My favourite book this year was probably Wars, Guns and Votes by Paul Collier. It’s the best kind of political science book, backed up by tremendous amounts of data that actually illuminates his thesis, which is that sometimes, armed intervention or at least the threat of it is necessary to ensure that nation states in the bottom billion remain democracies. It’s not exactly a popular view, especially after Iraq, but Collier never argues for unilateral invasion anyway. His kind of peacekeeping involves a UN force much like we have today but with more power to intervene and stop conflict situations from breaking out and flaring into more than a skirmish. He points out how ineffective aid has been as a weapon to get states to do more than hold elections, and most importantly demonstrates that elections != democracy.

I’m slowly making my way through the Idea of Justice by Amartya Sen, who is an engaging writer and one hell of a visionary. It’s not an easy book, in that it can’t be read in one sitting, but it’s an important contribution to well, the Idea of Justice, and I’m really enjoying it.
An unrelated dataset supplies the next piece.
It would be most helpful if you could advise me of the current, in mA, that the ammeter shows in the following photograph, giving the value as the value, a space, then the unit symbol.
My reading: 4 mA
I’ve been reading a lot of food writing this year. Mark K…’s anthology of food writing, Choice Cuts, was excellent. What sold me on the book was the inclusion of Pablo Neruda’s Ode to Fries in it, and the book lived up to my expectations – it’s a treat to be able to read people who truly love and appreciate food, and who understand it. I also read John Reader’s very interesting history of the potato.
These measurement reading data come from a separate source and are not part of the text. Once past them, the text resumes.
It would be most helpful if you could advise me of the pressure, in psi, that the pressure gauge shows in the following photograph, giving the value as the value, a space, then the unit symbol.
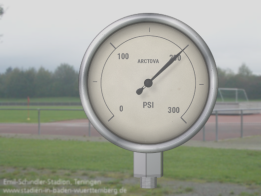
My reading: 200 psi
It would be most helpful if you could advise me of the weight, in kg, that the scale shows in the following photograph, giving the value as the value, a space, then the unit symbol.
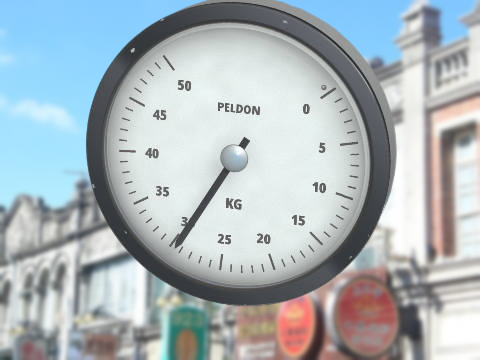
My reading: 29.5 kg
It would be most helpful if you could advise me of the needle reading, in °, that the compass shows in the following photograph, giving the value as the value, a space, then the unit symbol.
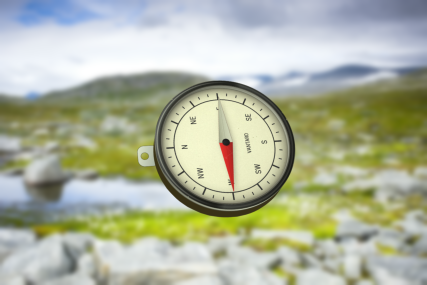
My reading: 270 °
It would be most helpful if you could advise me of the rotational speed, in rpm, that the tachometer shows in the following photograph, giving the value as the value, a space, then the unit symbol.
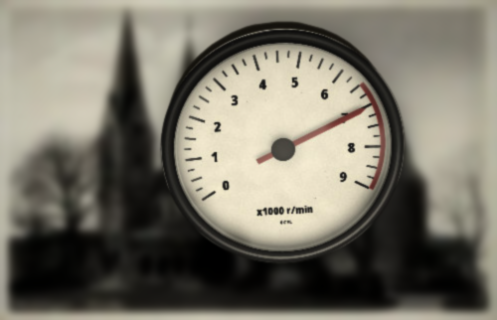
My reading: 7000 rpm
In fiction, I read Guillermo Del Toro’s The Strain, which I mention only because it was recent enough for me to remember having read it and A.S Byatt’s The Children’s Book, which was beautiful and her best since Possession. I’m currently reading a biography on Gutenberg and Lev Grossman’s The Magicians, though my attention is straying from the Gutenberg bio already, well written though it is. My mind is like a sieve though – I’m sure I reads more than that, I just can’t for the life of me remember what. Top 10 books to read next are:

1)      Nick Hornby’s Juliet, Naked;

2)      Orhan Pamuk’s The Museum of Innocence;

3)      Werner Heisenberg’s Physics and Philosophy;

4)      Christopher Andrews’ authorized history of MI5;

5)      Liaquat Ahmed’s Lords of Finance;

6)      Michael Chabon’s Maps and Worlds;

7)      Audrey Nieffenegger’s Her Fearful Symmetry;

8)      Simon Schama’s Citizens (if I can find it) or Manjit Kumar’s Quantum;

9)      The Age of Entaglement by Louisa Gilder and finally:

10)  The Age of Wonder by Richard Holmes.

Honourable mention to Wolf Hall By Hillary Mantel.